None of the patients subjected to retesting could be a candidate to further rhGH therapy according to the inclusion criteria of the newly implemented Therapeutic Program for the patients with confirmed severe GHD (GH peak below 3.0 µg/l) [13], only 12.9% of them fulfilled the criteria of GHD for young adults (GH peak below 6.0 µg/l) [11], while almost 60% had normal GH secretion according to the criteria for children (GH peak over 10.0 µg/l). Previously reported incidence of persistent severe GHD during retesting in patients with isolated GHD (with the same cut-off value for GH peak) was similar and had been estimated at 12.0% [21]. It has also been confirmed in other studies that the majority of patients diagnosed with isolated GHD in childhood do not fulfill the criteria of persistent severe GHD during retesting [11, 22–24], however different results have also been published [25].

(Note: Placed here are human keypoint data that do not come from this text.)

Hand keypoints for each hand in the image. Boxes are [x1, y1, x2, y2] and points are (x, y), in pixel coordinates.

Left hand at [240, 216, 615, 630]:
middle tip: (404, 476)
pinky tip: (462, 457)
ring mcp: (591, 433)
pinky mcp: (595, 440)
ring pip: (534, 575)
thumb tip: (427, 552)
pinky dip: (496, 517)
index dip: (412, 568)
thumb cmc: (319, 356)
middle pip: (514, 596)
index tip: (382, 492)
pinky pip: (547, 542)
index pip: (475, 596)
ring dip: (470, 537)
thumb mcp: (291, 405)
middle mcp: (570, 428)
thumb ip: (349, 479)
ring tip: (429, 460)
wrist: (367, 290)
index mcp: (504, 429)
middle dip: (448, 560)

The obtained results suggest that the majority of our patients could have the therapy withdrawn no later than at the attainment of near-FH. According to previous report of Loche et al. [26] and to the latest research data [27–29], normalization of GH secretion in children with isolated, idiopathic GHD may occur before the attainment of near-FH. Thus, the retesting could possibly be performed earlier in order to avoid over-treatment in these patients. Short-term therapy cessation should have no negative effects even in the patients who are still GH-deficient and should continue treatment as re-occurrence of catch-up growth after re-introduction of rhGH treatment has been observed in such situation [30].

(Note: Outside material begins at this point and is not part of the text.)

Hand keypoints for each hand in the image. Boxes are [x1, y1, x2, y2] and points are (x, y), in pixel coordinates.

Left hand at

Another problem seems the requirement of continuation of growth promoting-therapy despite advanced BA and slow HV in the patients who attained normal height, the issue concerning more than every second boy and almost every fourth girl in our study. As there is the evidence that the majority of such patients would have normal GH secretion in transition period, in fact the therapy has to be continued in subjects who are no longer either short or GH-deficient.
It seems that there is no rationale to continue rhGH therapy in growth promoting doses in the patients with isolated, idiopathic GHD after the attainment of near-FH. An urgent need exists to determine when rhGH treatment should be interrupted and GH secretion re-evaluated, with the option of return to the therapy only in the case of confirmed persistent severe GHD.